→ WHAT TO DO:
Return all the entries word for word, minus the pictures.

..........

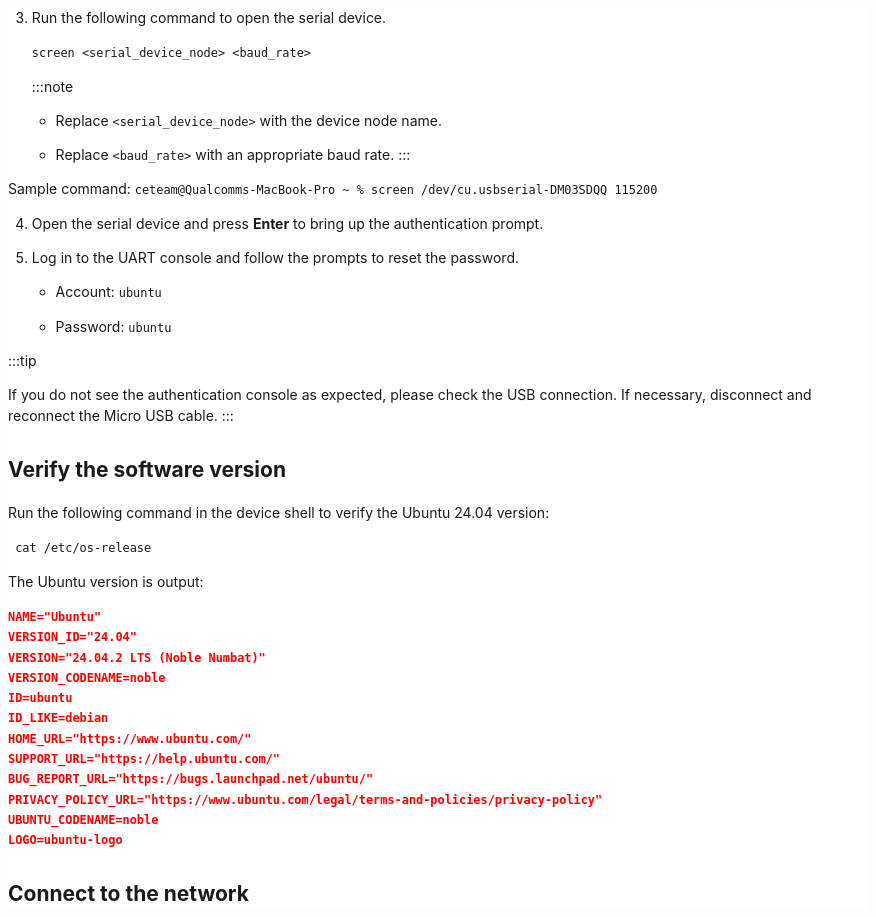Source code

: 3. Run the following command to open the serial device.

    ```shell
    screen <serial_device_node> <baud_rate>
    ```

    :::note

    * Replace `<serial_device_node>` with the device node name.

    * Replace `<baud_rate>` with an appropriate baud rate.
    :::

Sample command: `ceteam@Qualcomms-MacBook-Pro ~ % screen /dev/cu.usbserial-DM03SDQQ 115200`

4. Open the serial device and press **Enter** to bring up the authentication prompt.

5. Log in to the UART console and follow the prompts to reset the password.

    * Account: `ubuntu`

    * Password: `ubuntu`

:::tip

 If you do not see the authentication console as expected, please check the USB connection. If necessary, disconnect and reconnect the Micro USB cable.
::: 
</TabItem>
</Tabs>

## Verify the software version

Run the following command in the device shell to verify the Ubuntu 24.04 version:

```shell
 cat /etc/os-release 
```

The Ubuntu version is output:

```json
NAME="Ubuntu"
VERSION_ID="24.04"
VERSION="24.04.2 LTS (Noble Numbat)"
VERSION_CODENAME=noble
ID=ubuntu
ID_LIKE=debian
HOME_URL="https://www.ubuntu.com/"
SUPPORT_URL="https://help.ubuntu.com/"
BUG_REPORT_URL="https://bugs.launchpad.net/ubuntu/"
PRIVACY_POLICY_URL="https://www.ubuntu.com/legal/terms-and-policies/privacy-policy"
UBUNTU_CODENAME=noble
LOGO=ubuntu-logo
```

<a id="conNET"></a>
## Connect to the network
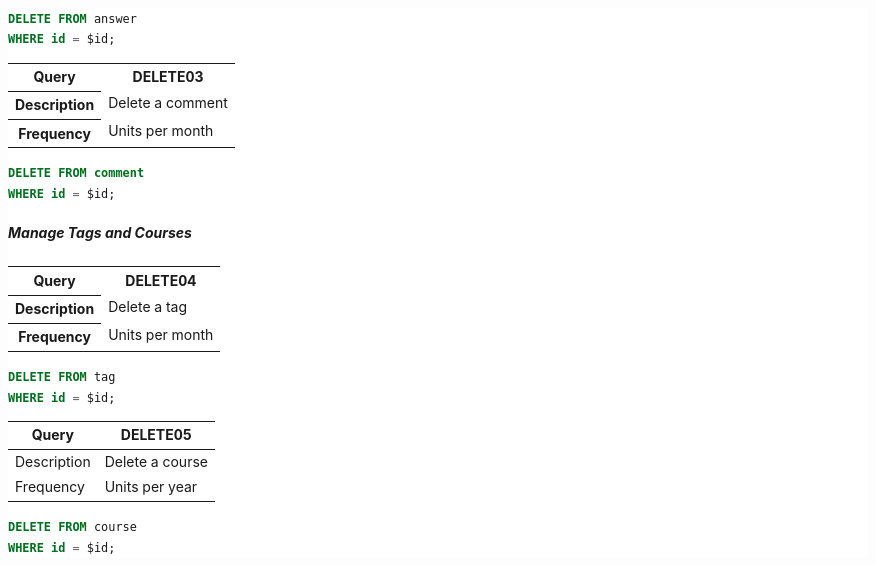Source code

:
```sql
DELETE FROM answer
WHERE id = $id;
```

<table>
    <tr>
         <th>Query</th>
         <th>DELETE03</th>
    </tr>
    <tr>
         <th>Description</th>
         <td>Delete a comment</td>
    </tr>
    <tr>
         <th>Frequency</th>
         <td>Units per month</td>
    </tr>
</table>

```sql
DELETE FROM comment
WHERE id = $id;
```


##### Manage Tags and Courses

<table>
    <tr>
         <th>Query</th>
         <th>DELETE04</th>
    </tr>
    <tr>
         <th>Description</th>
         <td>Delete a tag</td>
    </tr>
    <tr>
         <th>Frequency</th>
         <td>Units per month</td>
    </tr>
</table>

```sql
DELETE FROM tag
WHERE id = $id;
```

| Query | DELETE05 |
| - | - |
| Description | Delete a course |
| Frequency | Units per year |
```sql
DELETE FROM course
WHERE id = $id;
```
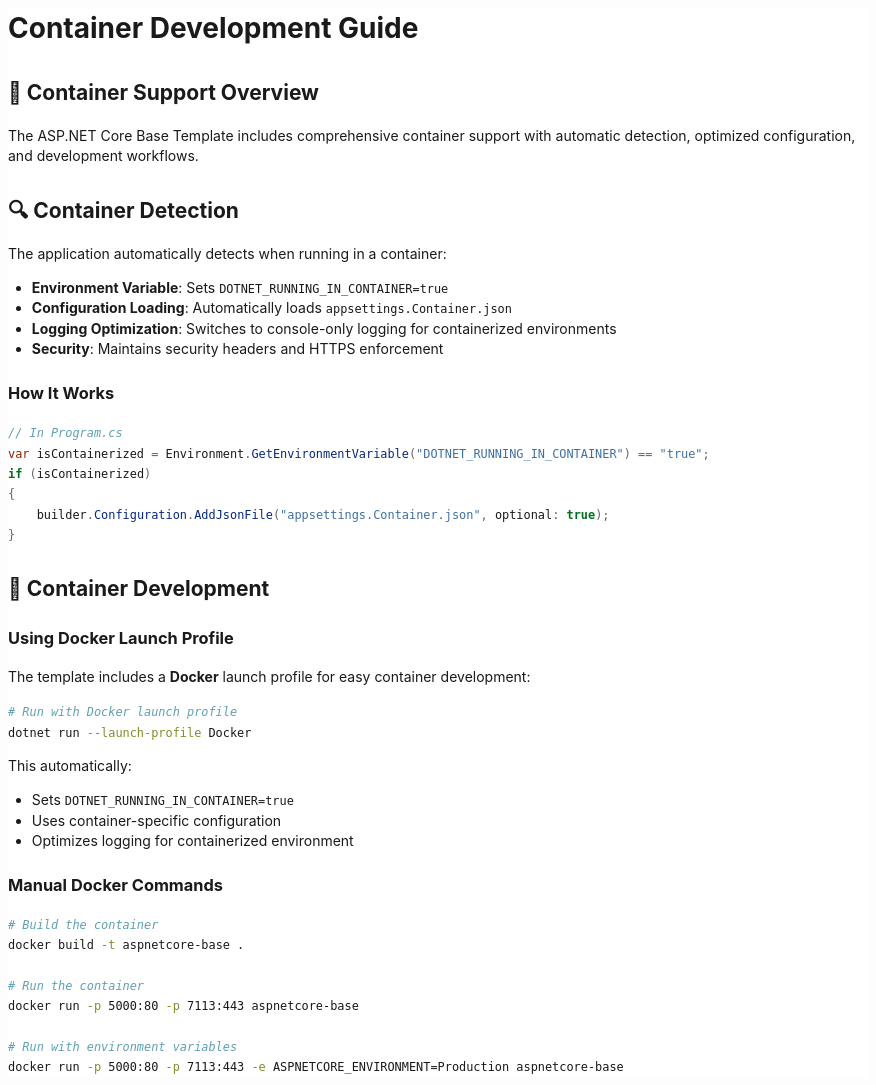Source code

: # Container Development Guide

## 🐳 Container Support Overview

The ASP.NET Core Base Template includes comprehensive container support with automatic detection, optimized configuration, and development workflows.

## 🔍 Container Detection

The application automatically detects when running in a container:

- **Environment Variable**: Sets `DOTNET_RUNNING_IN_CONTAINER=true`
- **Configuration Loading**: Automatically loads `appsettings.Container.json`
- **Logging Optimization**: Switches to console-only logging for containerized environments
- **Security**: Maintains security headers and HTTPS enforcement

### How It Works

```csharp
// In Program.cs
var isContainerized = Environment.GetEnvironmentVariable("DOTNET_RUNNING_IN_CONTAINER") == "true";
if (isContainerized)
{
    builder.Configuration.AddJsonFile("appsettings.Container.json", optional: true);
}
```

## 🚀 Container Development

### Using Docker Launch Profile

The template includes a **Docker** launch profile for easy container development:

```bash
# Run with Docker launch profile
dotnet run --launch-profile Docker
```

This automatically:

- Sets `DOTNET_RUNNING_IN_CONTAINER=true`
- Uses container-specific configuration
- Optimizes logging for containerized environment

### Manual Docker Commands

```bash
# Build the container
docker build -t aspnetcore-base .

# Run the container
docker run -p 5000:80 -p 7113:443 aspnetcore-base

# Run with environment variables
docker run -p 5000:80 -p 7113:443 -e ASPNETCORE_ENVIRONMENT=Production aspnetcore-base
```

..........

→ SOLUTION TO THIS TASK:
Source code

: 3. Run the following command to open the serial device.

    ```shell
    screen <serial_device_node> <baud_rate>
    ```

    :::note

    * Replace `<serial_device_node>` with the device node name.

    * Replace `<baud_rate>` with an appropriate baud rate.
    :::

Sample command: `ceteam@Qualcomms-MacBook-Pro ~ % screen /dev/cu.usbserial-DM03SDQQ 115200`

4. Open the serial device and press **Enter** to bring up the authentication prompt.

5. Log in to the UART console and follow the prompts to reset the password.

    * Account: `ubuntu`

    * Password: `ubuntu`

:::tip

 If you do not see the authentication console as expected, please check the USB connection. If necessary, disconnect and reconnect the Micro USB cable.
::: 
</TabItem>
</Tabs>

## Verify the software version

Run the following command in the device shell to verify the Ubuntu 24.04 version:

```shell
 cat /etc/os-release 
```

The Ubuntu version is output:

```json
NAME="Ubuntu"
VERSION_ID="24.04"
VERSION="24.04.2 LTS (Noble Numbat)"
VERSION_CODENAME=noble
ID=ubuntu
ID_LIKE=debian
HOME_URL="https://www.ubuntu.com/"
SUPPORT_URL="https://help.ubuntu.com/"
BUG_REPORT_URL="https://bugs.launchpad.net/ubuntu/"
PRIVACY_POLICY_URL="https://www.ubuntu.com/legal/terms-and-policies/privacy-policy"
UBUNTU_CODENAME=noble
LOGO=ubuntu-logo
```

<a id="conNET"></a>
## Connect to the network
Source code

:
```sql
DELETE FROM answer
WHERE id = $id;
```

<table>
    <tr>
         <th>Query</th>
         <th>DELETE03</th>
    </tr>
    <tr>
         <th>Description</th>
         <td>Delete a comment</td>
    </tr>
    <tr>
         <th>Frequency</th>
         <td>Units per month</td>
    </tr>
</table>

```sql
DELETE FROM comment
WHERE id = $id;
```


##### Manage Tags and Courses

<table>
    <tr>
         <th>Query</th>
         <th>DELETE04</th>
    </tr>
    <tr>
         <th>Description</th>
         <td>Delete a tag</td>
    </tr>
    <tr>
         <th>Frequency</th>
         <td>Units per month</td>
    </tr>
</table>

```sql
DELETE FROM tag
WHERE id = $id;
```

| Query | DELETE05 |
| - | - |
| Description | Delete a course |
| Frequency | Units per year |
```sql
DELETE FROM course
WHERE id = $id;
```
Source code

: # Container Development Guide

## 🐳 Container Support Overview

The ASP.NET Core Base Template includes comprehensive container support with automatic detection, optimized configuration, and development workflows.

## 🔍 Container Detection

The application automatically detects when running in a container:

- **Environment Variable**: Sets `DOTNET_RUNNING_IN_CONTAINER=true`
- **Configuration Loading**: Automatically loads `appsettings.Container.json`
- **Logging Optimization**: Switches to console-only logging for containerized environments
- **Security**: Maintains security headers and HTTPS enforcement

### How It Works

```csharp
// In Program.cs
var isContainerized = Environment.GetEnvironmentVariable("DOTNET_RUNNING_IN_CONTAINER") == "true";
if (isContainerized)
{
    builder.Configuration.AddJsonFile("appsettings.Container.json", optional: true);
}
```

## 🚀 Container Development

### Using Docker Launch Profile

The template includes a **Docker** launch profile for easy container development:

```bash
# Run with Docker launch profile
dotnet run --launch-profile Docker
```

This automatically:

- Sets `DOTNET_RUNNING_IN_CONTAINER=true`
- Uses container-specific configuration
- Optimizes logging for containerized environment

### Manual Docker Commands

```bash
# Build the container
docker build -t aspnetcore-base .

# Run the container
docker run -p 5000:80 -p 7113:443 aspnetcore-base

# Run with environment variables
docker run -p 5000:80 -p 7113:443 -e ASPNETCORE_ENVIRONMENT=Production aspnetcore-base
```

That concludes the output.